Thomas Marsh filed a lawsuit Monday, Nov. 1 against Union County employees Lee Jenson and Richard Black. This is only the beginning point of a much larger plan already in place, one that has been constructed over a period of time by several legal minds.
There are a number of people other than the ones named in this suit that need to be thinking very hard about how they are going to defend themselves as this case progresses. The testimonies from this point forward will not be offered in a small hometown court setting but will be heard by a federal judge and a jury of twelve people unassociated with Union County. Laws defined in the N.C. general statutes and the U.S. Constitution will now govern the case from this point forward.
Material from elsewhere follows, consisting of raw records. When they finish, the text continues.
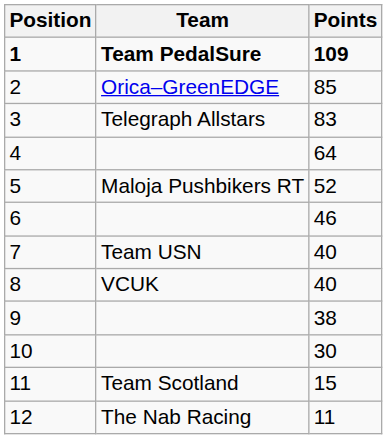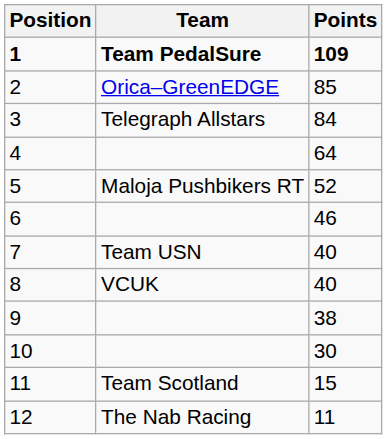3 | Points: 83 -> 84
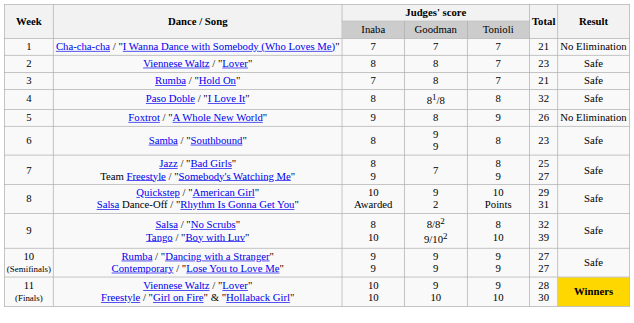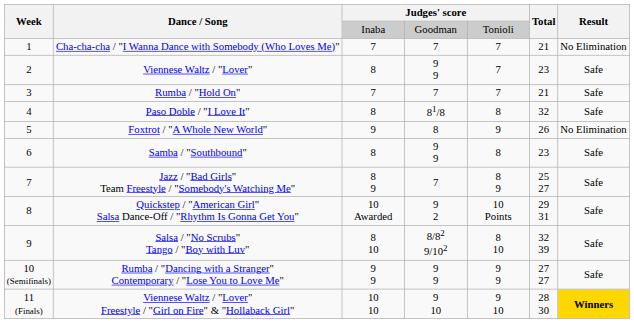Viennese Waltz / "Lover" | column 4: 8 -> 9 9
Rumba / "Hold On" | column 4: 8 -> 7
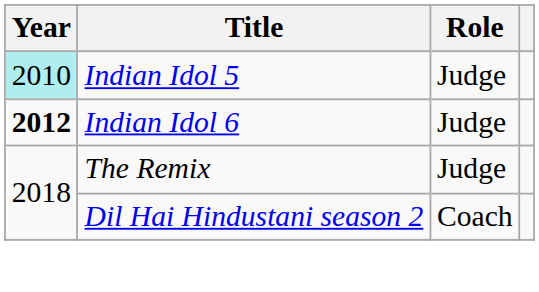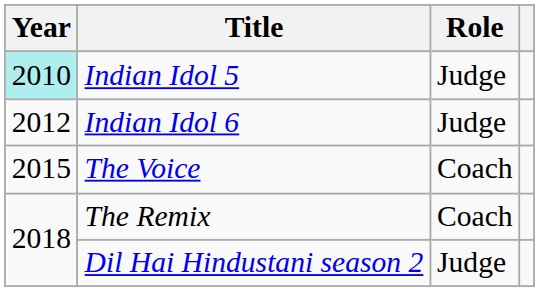Indian Idol 6 | Year: bold -> normal
+ row: 2015 | The Voice | Coach
The Remix | Role: Judge -> Coach
Dil Hai Hindustani season 2 | Role: Coach -> Judge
Brian Rogers was chairman of the Board of Adjustment when Pinky Marsh’s case came before his board for the first time. Rogers made the statement to Pinky that the Board of Adjustment held themselves to the same standards as a court of law.
There is a petition that was hand carried to area homes and businesses in an attempt to acquire enough signatures to stop Pinky’s Hispanic rodeo. This petition’s existence will be proven from witnesses who say they signed or were asking to sign the petition.
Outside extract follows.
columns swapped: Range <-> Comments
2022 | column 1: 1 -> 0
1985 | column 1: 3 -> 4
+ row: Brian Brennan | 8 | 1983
For the people circulating this petition, there had to be a belief that the rodeo could be stopped if enough signatures were acquired. Signing a petition carries no penalty under law, but falsifying and tampering with evidence does.
Union County citizens, Dietrich Bonhoeffer once stated, “Silence in the face of evil is itself evil; God will not hold us guiltless. Not to speak is to speak. Not to act is to act.” There comes a time when you must stand for what is right. Silence in the face of evil is to form a relationship with evil itself.